*GIVEN TEXT*:
Total commercial property transactions of $5 million or more reached $4.12 billion in 2024, up 5.4% year-on-year. Auckland industrial alone recorded $352.99 million in sales transactions in the second half of 2025, remaining the most active sector by both volume and value.

Offices emptied, warehouses filled

The industrial story is sharpest when you hold it against the office market. Hybrid working has been adopted by 94% of organisations surveyed, with non-CBD office vacancy sitting at 16%. Industrial vacancy, even after rising from 2.8% to 3.7% in Q4 2025, remains tighter than Sydney at 4.4%, Melbourne at 5.3%, and Brisbane at 4.7%.

At their tightest, industrial vacancy rates remained below 1% compared to offices at 16%. The divergence is structural, not cyclical. Capital has noticed.

E-commerce rewired the demand base

Logistics and retail-related occupiers held 34% of Auckland’s prime industrial market in 2019. By 2025, that share had risen to 41%, per CBRE’s New Zealand Real Estate Market Outlook. Between those years, Auckland’s prime industrial occupier market expanded by 1.6 million square metres, with logistics and retail accounting for more than half of that growth.

CBRE’s head of industrial and logistics Claus Brewer says “occupiers remain active but highly disciplined, with supply chain reliability, proximity to population centres, and operational efficiency front of mind.”

*INFORMATION*:
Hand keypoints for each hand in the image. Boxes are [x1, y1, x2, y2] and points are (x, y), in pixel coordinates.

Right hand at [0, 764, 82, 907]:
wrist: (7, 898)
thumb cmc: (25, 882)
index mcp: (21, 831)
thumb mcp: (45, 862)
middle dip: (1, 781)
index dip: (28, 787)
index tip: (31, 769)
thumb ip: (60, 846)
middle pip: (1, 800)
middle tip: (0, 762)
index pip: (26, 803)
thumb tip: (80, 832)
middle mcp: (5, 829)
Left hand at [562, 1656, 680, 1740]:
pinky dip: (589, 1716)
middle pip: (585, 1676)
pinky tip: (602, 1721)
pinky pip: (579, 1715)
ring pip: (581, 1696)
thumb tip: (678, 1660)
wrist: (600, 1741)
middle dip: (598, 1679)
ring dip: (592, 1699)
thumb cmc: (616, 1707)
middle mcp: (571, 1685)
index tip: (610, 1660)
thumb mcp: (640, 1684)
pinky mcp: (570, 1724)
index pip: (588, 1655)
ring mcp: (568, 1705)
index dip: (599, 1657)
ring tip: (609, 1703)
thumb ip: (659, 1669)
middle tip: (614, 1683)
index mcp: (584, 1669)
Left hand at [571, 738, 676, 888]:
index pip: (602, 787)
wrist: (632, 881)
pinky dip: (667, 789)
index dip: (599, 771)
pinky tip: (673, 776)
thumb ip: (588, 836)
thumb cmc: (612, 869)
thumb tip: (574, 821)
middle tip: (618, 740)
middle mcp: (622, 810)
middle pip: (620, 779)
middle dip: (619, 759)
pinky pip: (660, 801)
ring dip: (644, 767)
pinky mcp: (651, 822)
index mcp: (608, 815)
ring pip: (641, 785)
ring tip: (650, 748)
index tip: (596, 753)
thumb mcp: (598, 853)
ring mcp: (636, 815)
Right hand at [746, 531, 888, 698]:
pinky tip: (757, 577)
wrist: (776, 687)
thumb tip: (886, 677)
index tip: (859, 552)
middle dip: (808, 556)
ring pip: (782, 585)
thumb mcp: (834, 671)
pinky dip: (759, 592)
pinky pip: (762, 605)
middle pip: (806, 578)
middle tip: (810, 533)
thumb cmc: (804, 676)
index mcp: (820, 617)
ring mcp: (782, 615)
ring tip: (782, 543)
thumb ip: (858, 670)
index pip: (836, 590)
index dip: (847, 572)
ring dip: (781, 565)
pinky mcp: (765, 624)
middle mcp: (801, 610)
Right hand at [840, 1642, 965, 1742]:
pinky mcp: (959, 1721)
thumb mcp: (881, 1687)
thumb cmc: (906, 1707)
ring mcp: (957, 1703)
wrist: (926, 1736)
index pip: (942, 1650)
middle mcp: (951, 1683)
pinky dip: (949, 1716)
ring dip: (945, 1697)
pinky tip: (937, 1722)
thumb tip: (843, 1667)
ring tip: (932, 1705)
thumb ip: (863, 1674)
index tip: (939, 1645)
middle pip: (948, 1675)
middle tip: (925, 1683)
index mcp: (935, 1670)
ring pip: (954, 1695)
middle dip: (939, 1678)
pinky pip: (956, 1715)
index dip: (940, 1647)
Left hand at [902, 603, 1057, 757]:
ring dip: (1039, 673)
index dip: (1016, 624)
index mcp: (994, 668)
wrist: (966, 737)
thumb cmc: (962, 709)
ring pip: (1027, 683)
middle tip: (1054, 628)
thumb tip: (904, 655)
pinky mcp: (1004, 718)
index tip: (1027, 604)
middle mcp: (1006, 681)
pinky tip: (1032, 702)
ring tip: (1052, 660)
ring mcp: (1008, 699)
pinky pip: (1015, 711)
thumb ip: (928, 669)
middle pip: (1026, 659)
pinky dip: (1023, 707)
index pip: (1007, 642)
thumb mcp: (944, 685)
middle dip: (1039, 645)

*QUESTIONS*:
1. Turn the paragraph of the Auckland industrial property text that begins "Logistics and retail-related occupiers" into a short bulleted list that keeps its main facts.
2. According to the Auckland industrial property text, what share of surveyed organisations have adopted hybrid working?
3. Translate this sentence from the Auckland industrial property text into French: "Total commercial property transactions of $5 million or more reached $4.12 billion in 2024, up 5.4% year-on-year."

*SOLUTIONS FOR EACH TASK*:
1.
- Logistics and retail-related occupiers held 34% of Auckland's prime industrial market in 2019.
- By 2025 their share had risen to 41%, according to CBRE's New Zealand Real Estate Market Outlook.
- Between 2019 and 2025, Auckland's prime industrial occupier market grew by 1.6 million square metres.
- Logistics and retail accounted for more than half of that growth.

2. 94%

3. Le total des transactions immobilières commerciales de 5 millions de dollars ou plus a atteint 4,12 milliards de dollars en 2024, soit une hausse de 5,4 % sur un an.